Indian cryptocurrency exchange WazirX has reportedly fallen victim to a significant hack. According to security platform Cyvers, multiple suspicious transactions were identified involving WazirX’s multi-sig wallet on the Ethereum network.
The transactions indicated that $234.9 million in funds from the Safe Multisig wallet were moved to a new address. Each transaction’s caller was funded by Tornado Cash, a decentralized protocol known for private transactions.
One of the Biggest Hacks of 2024
Further investigation revealed that the new address had already swapped the stolen funds, including Tether (USDT), Pepe, and Gala (GALA), into Ether. This development increases red flags, suggesting an attempt to launder the belongings via numerous cryptocurrencies.

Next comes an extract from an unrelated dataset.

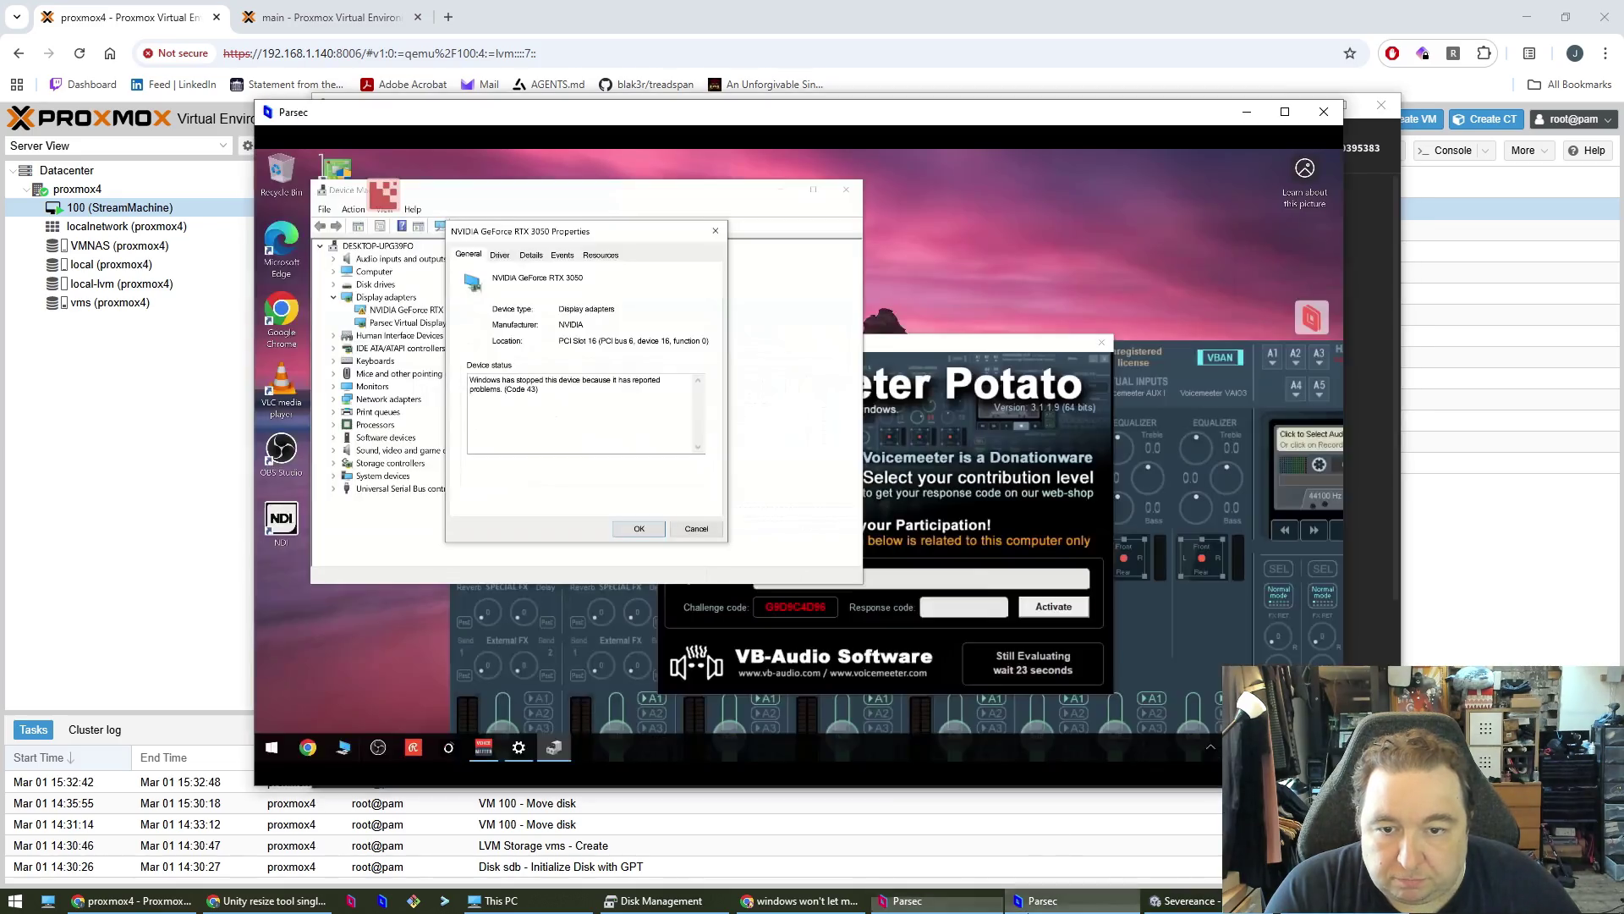
pyautogui.press('Escape')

In a Telegram post on the “Investigations through ZachXBT” channel, crypto sleuth ZachXBT announced that the suspected primary attacker address still holds over $104 million worth of assets.
Upon reviewing the address holdings, it was found that the wallet comprised approximately $100 million in Shiba Inu, $52 million in Ether, and $11 million in Polygon. In reaction to the breach, WazirX has paused both fiat and crypto withdrawals to guard users’ assets. This incident marks the second-largest crypto hack of 2024, following the DMM Bitcoin security breach in May.
WazirX’s Steps Towards Damage Control
WazirX has acknowledged the breach, mentioning, “We are aware that one of our multisig wallets has experienced a security breach. Our team is actively investigating the incident. To ensure the safety of your assets, INR and crypto withdrawals will be temporarily paused. Thank you for your patience and understanding. We will keep you posted with further updates.”